The collection owned by the Royal Geographical Society is immense, including about two million items. About half of them are maps, fitting for an organization dedicated to mapping the world. It also includes half a million images, stunning representations of the strange new worlds discovered by the RGS explorers. The RGS also has a great many books, periodicals, notes, correspondences, and other text items. The most impressive part to me, however, was the artefact collection. In addition to scientific instruments owned by the RGS and loaned to explorers for use on their voyages, there are fascinating personal effects, such as Dr. Livingstone’s hat, and cultural objects belonging to peoples met during expeditions.

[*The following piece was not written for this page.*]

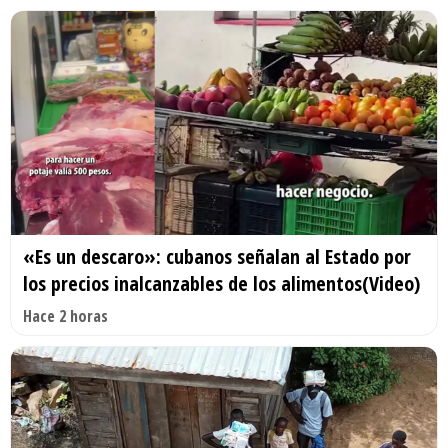
«Es un descaro»: cubanos señalan al Estado por
los precios inalcanzables de los alimentos(Video)
Hace 2 horas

Examples of a variety of these holdings were displayed for us in a “Hot and Cold Showcase,” which uses artefacts to help narrate stories of the RGS, divided between the “hot” and “cold” regions. During this showcase, we learned stories of the explorations of Africa and the quest for the long-sought Northwest Passage, as well as attempts to climb Mount Everest – one of the most exciting sets of stories I’ve heard on this trip. Those stories, however, could provide fodder for a series of very exciting books, so I will leave them for another time.

The Royal Geographical Society archives house not only the history of the RGS itself, but also that of the discipline of geography as a whole, an area of study that gained its place in the world through the accomplishments of a few daring explorers.